Fundraising is admittedly my favorite part of the mailstream, for it usually represents what’s great about direct mail: targeting prospects properly (in this case, prospective donors), employing top-notch copywriting, educating the audience about a worthy cause and being unafraid to send out a full-sized package, even in the wake of the postal hikes.
Indeed, it’s lovingly stubborn, often sticking with the same type of controls that have been working wonders, from minor to major, for years. Recently, in the November Inside Direct Mail, I wrote an “Anatomy of a Control” article about PETA’s unbelievable 21-year-old control that still brings in the donations; sure, it’s been updated, but the essence of that package, the survey, has barely changed.
Well, looking carefully at the January to August period over the past four years reveals that not a lot has changed for fundraising mail in general—and, again, that’s a good thing. Each year, it took up nearly 12 percent of the mailstream, with 2006 being the only exception at 14 percent.
Similarly, in each of the last three years, a little more that 13 percent of fundraising mail offered a premium (after coming in at a much higher percentage, 21.5 percent, in 2004). Bucking trends in other sectors, self-mailers remain slow-to-warm at only 4.5 percent of all fundraising efforts over the last two years.
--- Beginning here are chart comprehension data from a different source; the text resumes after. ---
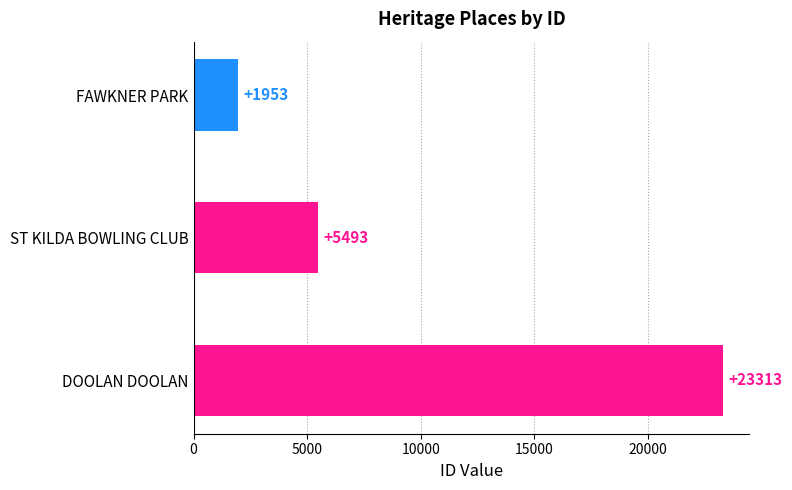

How many distinct data groups are displayed?

1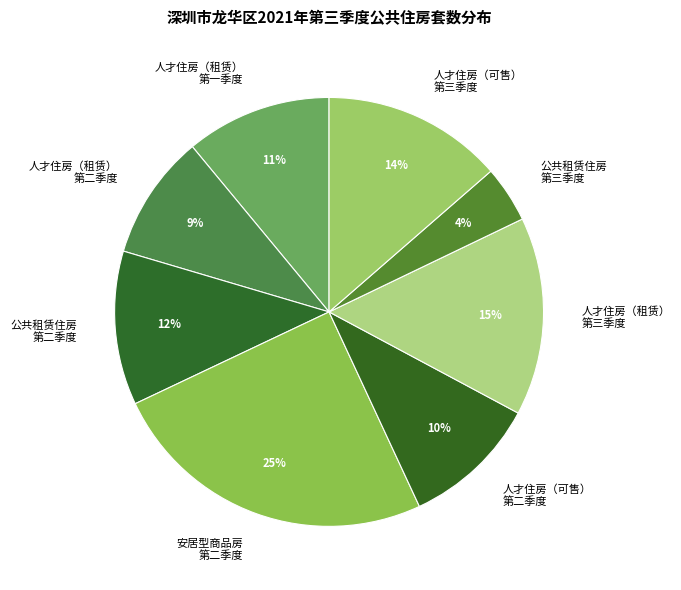

Between 人才住房（租赁） 第一季度 and 人才住房（可售） 第三季度, which is larger?

人才住房（可售） 第三季度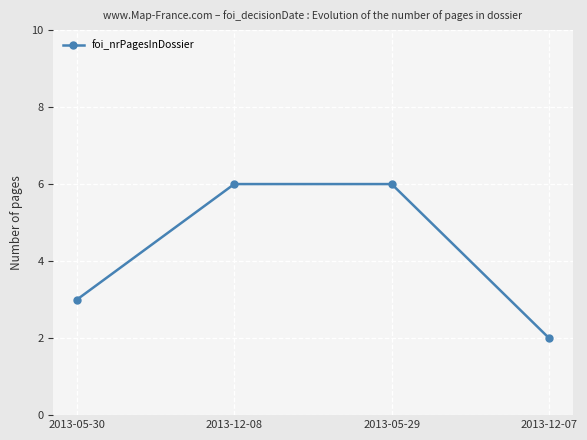

How many lines are shown in the chart?

1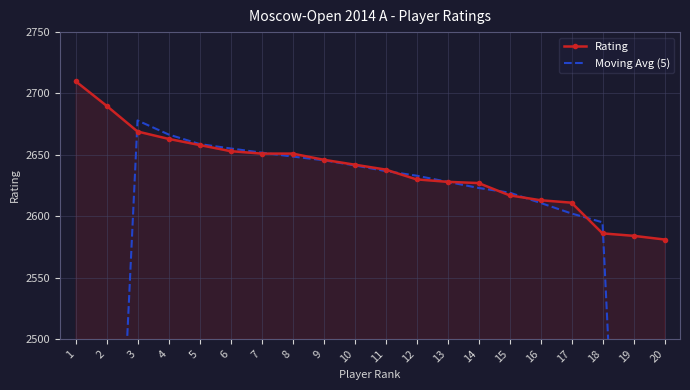

Reading left to right, list all the values displayed in this chart.

Rating: 1=2710.0	2=2690.0	3=2669.0	4=2663.0	5=2658.0	6=2653.0	7=2651.0	8=2651.0	9=2646.0	10=2642.0	11=2638.0	12=2630.0	13=2628.0	14=2627.0	15=2617.0	16=2613.0	17=2611.0	18=2586.0	19=2584.0	20=2581.0
Moving Avg (5): 1=1613.8	2=2146.4	3=2678.0	4=2666.6	5=2658.8	6=2655.2	7=2651.8	8=2648.6	9=2645.6	10=2641.4	11=2636.8	12=2633.0	13=2628.0	14=2623.0	15=2619.2	16=2610.8	17=2602.2	18=2595.0	19=2072.4	20=1550.2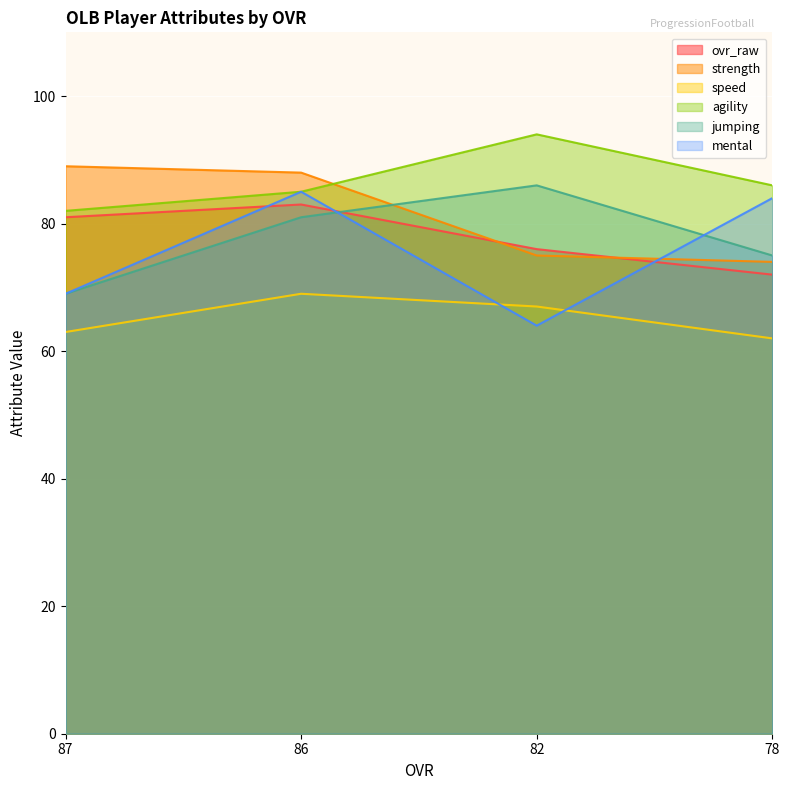

After their last crossing, which series has the higher values: mental or jumping?

mental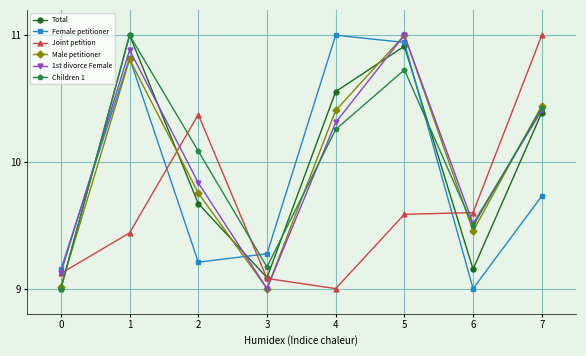

Which category has the highest value in the Children 1 series?

1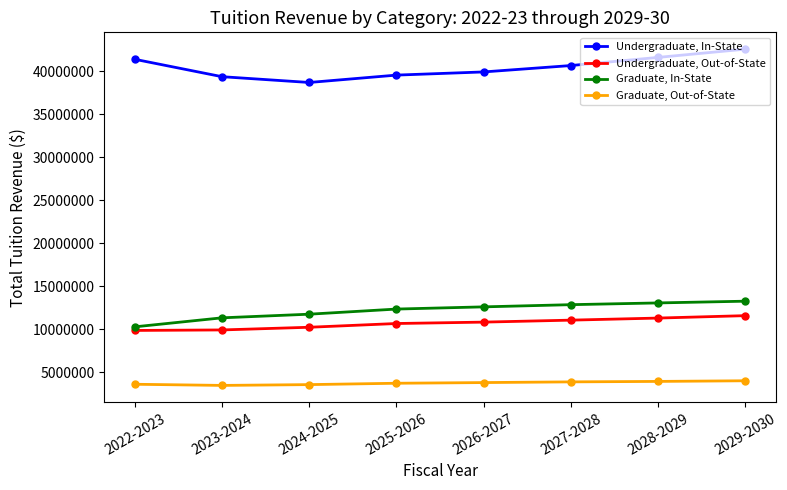

Where is Undergraduate, In-State nearest to the value 40644957?

2027-2028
The only indication of some experimentation among fundraising mailers is that, at least in the first eight months of this year, repeat mail is down and personalization is up. After nearly 50 percent of fundraising mail dwelling in the repeat category last year, it dropped to 34.2 percent this year. Personalization, meanwhile, is up to 52.1 percent after subsisting in the mid-40s for the past three years.